» **Document section**:
## START

Implementation:Explodinggradients Ragas Text2SQL Data Utils
| Field | Value |
|---|---|
| source | Explodinggradients_Ragas|https://github.com/explodinggradients/ragas |
| domains | Examples, Text2SQL |
| last_updated | 2026-02-10 00:00 GMT |
Overview
A CLI utility module for downloading the BookSQL dataset from Hugging Face Hub and creating balanced, optionally validated sample datasets for Text-to-SQL evaluation workflows.
Description
The data_utils.py module provides a complete data preparation pipeline for the Text-to-SQL evaluation example. It includes functionality to download the gated BookSQL dataset from Hugging Face Hub using snapshot_download, load and deduplicate the training data from JSON, sample records across difficulty levels (easy, medium, hard), optionally validate SQL queries by executing them against the SQLite database, and save the final balanced dataset to CSV. The validation step uses execute_and_validate_query from the sibling validate_sql_dataset module to ensure only executable queries are included. The module exposes a CLI via argparse with flags for downloading data (--download-data), creating samples (--create-sample), controlling sample size (--samples), enabling validation (--validate), and filtering to queries that return data (--require-data).

## END

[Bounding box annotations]
## START

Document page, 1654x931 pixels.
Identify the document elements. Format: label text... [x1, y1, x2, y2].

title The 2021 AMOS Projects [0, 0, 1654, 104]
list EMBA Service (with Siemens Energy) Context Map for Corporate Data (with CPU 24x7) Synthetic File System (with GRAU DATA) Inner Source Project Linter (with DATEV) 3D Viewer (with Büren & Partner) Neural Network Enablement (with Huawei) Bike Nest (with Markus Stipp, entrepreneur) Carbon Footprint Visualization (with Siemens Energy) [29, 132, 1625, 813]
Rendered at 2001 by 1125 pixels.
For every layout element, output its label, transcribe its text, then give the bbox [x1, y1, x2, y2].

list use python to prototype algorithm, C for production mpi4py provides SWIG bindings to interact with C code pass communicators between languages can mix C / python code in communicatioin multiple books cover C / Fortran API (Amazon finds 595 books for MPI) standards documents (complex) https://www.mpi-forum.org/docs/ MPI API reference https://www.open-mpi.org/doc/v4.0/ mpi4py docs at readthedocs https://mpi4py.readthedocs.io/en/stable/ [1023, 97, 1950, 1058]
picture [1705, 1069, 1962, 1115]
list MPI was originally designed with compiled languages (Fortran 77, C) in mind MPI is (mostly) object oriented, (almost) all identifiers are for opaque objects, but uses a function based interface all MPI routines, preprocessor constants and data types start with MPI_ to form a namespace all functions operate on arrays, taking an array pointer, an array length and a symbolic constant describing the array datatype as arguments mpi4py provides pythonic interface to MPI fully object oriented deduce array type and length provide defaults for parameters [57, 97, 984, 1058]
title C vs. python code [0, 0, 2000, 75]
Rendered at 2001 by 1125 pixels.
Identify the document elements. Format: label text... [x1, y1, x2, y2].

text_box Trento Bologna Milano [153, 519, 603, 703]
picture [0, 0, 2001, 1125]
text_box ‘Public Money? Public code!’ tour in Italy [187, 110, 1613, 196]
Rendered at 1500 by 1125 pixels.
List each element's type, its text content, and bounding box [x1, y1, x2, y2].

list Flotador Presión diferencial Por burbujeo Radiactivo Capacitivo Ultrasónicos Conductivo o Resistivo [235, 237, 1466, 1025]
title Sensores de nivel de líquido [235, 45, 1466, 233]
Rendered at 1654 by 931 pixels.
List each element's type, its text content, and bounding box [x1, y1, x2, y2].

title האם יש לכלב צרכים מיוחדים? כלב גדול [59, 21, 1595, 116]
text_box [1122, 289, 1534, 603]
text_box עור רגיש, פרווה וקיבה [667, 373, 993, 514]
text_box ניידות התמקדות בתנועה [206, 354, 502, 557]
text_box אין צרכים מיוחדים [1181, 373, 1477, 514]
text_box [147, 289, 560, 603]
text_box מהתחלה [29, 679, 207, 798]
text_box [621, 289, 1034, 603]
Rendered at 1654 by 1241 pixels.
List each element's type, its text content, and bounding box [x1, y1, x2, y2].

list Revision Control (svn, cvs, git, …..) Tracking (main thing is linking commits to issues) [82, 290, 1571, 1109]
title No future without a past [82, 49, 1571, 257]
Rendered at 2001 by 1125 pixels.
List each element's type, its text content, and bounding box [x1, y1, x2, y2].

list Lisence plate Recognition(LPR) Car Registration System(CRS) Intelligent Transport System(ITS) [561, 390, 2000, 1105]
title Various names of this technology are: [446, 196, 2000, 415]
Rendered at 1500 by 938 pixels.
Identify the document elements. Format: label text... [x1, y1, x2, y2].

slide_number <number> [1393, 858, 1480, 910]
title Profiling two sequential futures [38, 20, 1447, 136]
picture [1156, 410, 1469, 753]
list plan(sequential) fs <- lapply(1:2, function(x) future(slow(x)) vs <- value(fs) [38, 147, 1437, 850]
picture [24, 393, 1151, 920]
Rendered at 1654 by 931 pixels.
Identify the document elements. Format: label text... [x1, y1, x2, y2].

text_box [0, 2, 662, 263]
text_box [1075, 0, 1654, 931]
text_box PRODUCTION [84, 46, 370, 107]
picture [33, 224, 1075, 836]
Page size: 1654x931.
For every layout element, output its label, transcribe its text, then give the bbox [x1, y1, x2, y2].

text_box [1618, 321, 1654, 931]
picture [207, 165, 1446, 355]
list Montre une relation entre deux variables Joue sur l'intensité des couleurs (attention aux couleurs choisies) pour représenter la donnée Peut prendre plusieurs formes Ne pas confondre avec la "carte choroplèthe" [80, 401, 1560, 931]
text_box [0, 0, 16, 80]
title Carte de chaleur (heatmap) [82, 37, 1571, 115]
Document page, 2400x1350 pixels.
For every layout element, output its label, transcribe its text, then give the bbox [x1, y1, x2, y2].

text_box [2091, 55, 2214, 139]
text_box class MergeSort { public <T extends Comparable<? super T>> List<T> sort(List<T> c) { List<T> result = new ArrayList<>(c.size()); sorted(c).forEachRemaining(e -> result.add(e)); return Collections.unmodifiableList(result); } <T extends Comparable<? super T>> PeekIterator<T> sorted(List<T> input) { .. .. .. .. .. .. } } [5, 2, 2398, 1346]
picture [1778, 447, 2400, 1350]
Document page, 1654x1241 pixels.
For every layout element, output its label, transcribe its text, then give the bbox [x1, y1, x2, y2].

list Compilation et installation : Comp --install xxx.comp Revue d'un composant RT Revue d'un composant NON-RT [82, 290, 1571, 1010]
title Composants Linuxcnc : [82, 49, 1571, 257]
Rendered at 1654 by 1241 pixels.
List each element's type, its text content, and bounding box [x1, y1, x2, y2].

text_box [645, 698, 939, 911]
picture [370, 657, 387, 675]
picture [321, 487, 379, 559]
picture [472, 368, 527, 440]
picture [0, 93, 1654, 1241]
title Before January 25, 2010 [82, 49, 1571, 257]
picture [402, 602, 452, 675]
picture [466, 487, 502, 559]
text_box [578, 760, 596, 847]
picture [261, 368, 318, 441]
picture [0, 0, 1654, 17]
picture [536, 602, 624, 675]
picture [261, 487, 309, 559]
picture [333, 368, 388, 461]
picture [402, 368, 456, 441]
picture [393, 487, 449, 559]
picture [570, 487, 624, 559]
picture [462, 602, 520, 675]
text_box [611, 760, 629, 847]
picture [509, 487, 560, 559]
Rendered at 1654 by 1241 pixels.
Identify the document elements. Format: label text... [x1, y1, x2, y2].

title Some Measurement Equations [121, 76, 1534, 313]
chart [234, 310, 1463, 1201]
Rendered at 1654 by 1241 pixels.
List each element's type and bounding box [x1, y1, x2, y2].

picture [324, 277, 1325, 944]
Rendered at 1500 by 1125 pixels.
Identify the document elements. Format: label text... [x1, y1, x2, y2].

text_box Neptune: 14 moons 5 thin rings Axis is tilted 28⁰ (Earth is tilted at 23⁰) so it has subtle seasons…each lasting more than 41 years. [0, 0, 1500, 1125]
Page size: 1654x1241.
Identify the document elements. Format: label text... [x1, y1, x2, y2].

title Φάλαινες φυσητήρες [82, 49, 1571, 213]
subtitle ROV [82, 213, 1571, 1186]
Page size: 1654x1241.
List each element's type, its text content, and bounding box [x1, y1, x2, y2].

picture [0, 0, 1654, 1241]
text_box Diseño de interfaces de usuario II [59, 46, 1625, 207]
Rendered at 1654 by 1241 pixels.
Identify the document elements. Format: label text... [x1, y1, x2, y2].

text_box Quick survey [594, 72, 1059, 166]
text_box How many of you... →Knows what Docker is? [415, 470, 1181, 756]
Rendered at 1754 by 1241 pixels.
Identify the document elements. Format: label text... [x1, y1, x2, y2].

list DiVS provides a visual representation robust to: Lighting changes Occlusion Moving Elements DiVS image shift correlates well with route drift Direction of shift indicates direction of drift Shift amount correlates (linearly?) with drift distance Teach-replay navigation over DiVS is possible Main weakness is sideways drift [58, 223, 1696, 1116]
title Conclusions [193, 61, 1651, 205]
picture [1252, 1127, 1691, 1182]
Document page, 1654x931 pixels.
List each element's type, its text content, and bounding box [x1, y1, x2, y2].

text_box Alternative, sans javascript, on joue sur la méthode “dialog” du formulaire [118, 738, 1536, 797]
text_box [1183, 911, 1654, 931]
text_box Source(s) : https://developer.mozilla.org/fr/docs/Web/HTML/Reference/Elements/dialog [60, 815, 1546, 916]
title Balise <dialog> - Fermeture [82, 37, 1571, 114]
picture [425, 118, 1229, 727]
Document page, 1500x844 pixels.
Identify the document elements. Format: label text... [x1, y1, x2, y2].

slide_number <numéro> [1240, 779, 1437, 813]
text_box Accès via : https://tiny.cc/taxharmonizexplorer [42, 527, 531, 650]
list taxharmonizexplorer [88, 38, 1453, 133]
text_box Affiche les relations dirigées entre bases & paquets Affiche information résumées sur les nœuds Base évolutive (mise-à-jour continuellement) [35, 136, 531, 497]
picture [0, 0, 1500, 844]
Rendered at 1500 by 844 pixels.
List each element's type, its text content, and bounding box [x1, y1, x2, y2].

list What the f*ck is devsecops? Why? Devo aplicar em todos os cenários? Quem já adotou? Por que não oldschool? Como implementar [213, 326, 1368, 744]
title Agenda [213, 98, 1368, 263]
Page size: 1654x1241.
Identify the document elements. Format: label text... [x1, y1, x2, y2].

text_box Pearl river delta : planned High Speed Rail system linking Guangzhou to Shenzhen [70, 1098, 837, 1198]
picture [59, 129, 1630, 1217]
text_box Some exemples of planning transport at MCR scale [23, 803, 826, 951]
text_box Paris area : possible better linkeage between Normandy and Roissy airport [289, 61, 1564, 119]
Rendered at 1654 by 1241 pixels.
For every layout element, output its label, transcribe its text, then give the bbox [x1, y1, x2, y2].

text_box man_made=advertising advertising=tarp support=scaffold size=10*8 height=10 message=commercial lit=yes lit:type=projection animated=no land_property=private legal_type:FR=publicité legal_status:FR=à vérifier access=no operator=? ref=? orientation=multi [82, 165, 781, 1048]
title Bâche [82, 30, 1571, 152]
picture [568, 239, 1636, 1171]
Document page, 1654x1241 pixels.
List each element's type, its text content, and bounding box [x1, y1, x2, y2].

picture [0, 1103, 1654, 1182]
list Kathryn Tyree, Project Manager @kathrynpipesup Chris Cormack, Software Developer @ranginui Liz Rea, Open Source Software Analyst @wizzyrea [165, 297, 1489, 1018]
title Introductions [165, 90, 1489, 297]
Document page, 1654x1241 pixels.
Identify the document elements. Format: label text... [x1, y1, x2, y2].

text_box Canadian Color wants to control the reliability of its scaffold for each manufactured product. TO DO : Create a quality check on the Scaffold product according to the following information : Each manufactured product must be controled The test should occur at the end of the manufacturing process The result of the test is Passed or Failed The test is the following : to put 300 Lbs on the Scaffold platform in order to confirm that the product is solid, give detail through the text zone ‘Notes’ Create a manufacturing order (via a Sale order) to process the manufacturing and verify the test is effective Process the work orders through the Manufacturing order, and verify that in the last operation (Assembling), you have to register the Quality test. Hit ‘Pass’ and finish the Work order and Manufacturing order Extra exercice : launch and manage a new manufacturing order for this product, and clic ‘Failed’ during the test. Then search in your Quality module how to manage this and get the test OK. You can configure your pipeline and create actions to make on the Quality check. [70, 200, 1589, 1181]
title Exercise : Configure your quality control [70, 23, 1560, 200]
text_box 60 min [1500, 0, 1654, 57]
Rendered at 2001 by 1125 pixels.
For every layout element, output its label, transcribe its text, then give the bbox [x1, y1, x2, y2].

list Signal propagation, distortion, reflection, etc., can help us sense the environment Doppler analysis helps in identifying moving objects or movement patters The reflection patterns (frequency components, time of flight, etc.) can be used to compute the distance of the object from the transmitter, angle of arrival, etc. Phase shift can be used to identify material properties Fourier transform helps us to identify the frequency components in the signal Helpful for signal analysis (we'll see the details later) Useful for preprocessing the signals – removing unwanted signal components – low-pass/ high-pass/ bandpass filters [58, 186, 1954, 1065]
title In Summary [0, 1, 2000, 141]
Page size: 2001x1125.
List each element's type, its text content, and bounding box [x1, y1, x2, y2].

## END

» **Task goal**: Continue the Ragas Text2SQL data utilities page from the point where it stops.

» **Response**:
Usage
# Download the BookSQL dataset
python -m ragas_examples.text2sql.data_utils --download-data
# Create a balanced sample with 15 queries per difficulty level
python -m ragas_examples.text2sql.data_utils --create-sample
# Create a validated sample with 5 per level
python -m ragas_examples.text2sql.data_utils --create-sample --samples 5 --validate
# Only include queries that return actual data
python -m ragas_examples.text2sql.data_utils --create-sample --validate --require-data
Code Reference
| Field | Value |
|---|---|
| Source Location | examples/ragas_examples/text2sql/data_utils.py
|
| File Size | 467 lines |
Function Signatures
def download_booksql_dataset() -> bool
def create_sample_dataset(
input_file: str = "BookSQL-files/BookSQL/train.json",
output_dir: str = "datasets",
output_filename: str = "booksql_sample.csv",
samples_per_level: int = 10,
random_seed: int = 42,
validate_queries: bool = False,
require_data: bool = False
) -> bool
def validate_samples(
data: DataFrame, level: str, samples_per_level: int,
random_seed: int, require_data: bool = False
) -> DataFrame
I/O Contract
| Function | Input | Output |
|---|---|---|
| download_booksql_dataset | None (downloads from Exploration-Lab/BookSQL on HF Hub) |
bool -- True if download succeeded; files written to ./BookSQL-files/
|
| create_sample_dataset | input_file (path to train.json), sampling and validation parameters |
bool -- True if CSV saved successfully to output_dir/output_filename
|
| validate_samples | data: DataFrame, difficulty level, sample count, seed, require_data flag |
DataFrame -- Validated samples for the specified difficulty level
|
| load_and_clean_data | input_file: str (path to train.json) |
DataFrame -- Deduplicated training records
|
| save_results | data: DataFrame, output_dir, output_filename, random_seed |
bool -- True if CSV saved successfully
|
Usage Examples
from ragas_examples.text2sql.data_utils import (
create_sample_dataset,
download_booksql_dataset,
)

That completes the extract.